### Study text
On October 25, 2019, Aumont was drafted by the Québec Capitales in the Ottawa Champions dispersal draft.

===Toronto Blue Jays (second stint)===
On December 2, 2019, Aumont signed a minor league contract with the Toronto Blue Jays. He did not play in a game in 2020 due to the cancellation of the minor league season because of the COVID-19 pandemic. On June 30, 2020, Aumont announced his retirement on CBC Radio.

==International play==
Aumont pitched for the Canada national baseball team at the 2009 World Baseball Classic, 2013 World Baseball Classic, 2015 Pan American Games, 2015 WBSC Premier12, 2019 Pan American Games Qualifier, 2019 Pan American Games, 2019 WBSC Premier12, 2023 World Baseball Classic, and 2026 World Baseball Classic.

### Data
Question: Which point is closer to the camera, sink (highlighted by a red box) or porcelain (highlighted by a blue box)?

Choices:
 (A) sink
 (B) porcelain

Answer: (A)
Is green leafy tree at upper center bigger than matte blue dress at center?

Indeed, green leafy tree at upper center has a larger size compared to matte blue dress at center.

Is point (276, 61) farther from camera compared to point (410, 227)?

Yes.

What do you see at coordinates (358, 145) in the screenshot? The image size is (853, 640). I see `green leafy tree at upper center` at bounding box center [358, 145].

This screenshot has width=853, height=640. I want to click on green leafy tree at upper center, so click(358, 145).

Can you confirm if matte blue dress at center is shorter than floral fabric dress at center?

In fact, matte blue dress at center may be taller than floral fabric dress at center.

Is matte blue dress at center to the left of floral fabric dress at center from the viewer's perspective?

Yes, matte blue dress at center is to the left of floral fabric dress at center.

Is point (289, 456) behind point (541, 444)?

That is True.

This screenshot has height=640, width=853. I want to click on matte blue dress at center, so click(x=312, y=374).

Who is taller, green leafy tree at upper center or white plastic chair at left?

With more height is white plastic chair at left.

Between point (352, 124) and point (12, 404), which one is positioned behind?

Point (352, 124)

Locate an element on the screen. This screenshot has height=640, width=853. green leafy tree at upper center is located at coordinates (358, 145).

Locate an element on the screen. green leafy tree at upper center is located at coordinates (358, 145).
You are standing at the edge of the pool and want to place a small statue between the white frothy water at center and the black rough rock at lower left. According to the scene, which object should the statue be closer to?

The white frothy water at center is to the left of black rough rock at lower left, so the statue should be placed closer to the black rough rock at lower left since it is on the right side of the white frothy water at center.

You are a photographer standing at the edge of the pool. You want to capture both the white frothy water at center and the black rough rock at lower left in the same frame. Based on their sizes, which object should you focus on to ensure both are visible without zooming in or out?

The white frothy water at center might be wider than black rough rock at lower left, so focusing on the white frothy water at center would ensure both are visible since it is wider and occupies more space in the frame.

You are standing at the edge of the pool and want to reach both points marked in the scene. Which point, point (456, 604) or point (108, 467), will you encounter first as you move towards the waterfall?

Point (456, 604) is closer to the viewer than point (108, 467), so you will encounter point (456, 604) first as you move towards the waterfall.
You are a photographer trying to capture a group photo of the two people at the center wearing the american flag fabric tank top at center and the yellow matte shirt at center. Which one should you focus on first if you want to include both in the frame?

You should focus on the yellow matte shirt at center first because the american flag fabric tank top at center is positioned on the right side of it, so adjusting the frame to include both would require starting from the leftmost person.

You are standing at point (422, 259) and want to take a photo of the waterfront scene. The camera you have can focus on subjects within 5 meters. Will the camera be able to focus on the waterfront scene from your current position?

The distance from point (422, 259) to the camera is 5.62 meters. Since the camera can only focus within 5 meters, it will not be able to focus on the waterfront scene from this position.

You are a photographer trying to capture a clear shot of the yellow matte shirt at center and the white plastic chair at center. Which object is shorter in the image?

### Work instructions
A: Reproduce the part of the text about Aumont's career starting at "On October 25, 2019, Aumont" and ending at "World Baseball Classic.".
B: Decide whether each statement agrees with the text about Aumont's career. Answer yes or no for each, and quote the words of the text that settle it.
(i) Aumont signed a minor league contract with the Toronto Blue Jays on December 2, 2019.
(ii) Aumont was drafted by the Ottawa Champions in the Québec Capitales dispersal draft.
(iii) Aumont announced his retirement on CBC Radio.
C: Continue the text about Aumont's career, starting after its final sentence.
The listing is separate material and has no connection to the text about Aumont's career.

### Written responses
A:
On October 25, 2019, Aumont was drafted by the Québec Capitales in the Ottawa Champions dispersal draft.

===Toronto Blue Jays (second stint)===
On December 2, 2019, Aumont signed a minor league contract with the Toronto Blue Jays. He did not play in a game in 2020 due to the cancellation of the minor league season because of the COVID-19 pandemic. On June 30, 2020, Aumont announced his retirement on CBC Radio.

==International play==
Aumont pitched for the Canada national baseball team at the 2009 World Baseball Classic, 2013 World Baseball Classic, 2015 Pan American Games, 2015 WBSC Premier12, 2019 Pan American Games Qualifier, 2019 Pan American Games, 2019 WBSC Premier12, 2023 World Baseball Classic, and 2026 World Baseball Classic.

B:
(i) Yes: "On December 2, 2019, Aumont signed a minor league contract with the Toronto Blue Jays."
(ii) No: "Aumont was drafted by the Québec Capitales in the Ottawa Champions dispersal draft."
(iii) Yes: "On June 30, 2020, Aumont announced his retirement on CBC Radio."

C:
In the 2009 World Baseball Classic, Aumont appeared in the 7th inning against Team USA on March 7. He struggled early, giving up two hits and a walk, before settling down. He then proceeded to retire MLB All-Stars David Wright, Kevin Youkilis, and Curtis Granderson in order, the last two by strikeout, to escape the inning with no runs surrendered.

Prior to March 2023, Aumont had not pitched in a game since spring training in 2020. Nonetheless, at 34 years old, in his first tune-up game before the 2023 World Baseball Classic, he pitched a perfect inning against the Seattle Mariners and his fastball reached 92 miles per hour. In spite of his success, he said he was not particularly interested in pursuing professional baseball again.

On March 13, 2026, Aumont appeared in Canada's quarter-final game against the United States in the 2026 World Baseball Classic, his fourth WBC.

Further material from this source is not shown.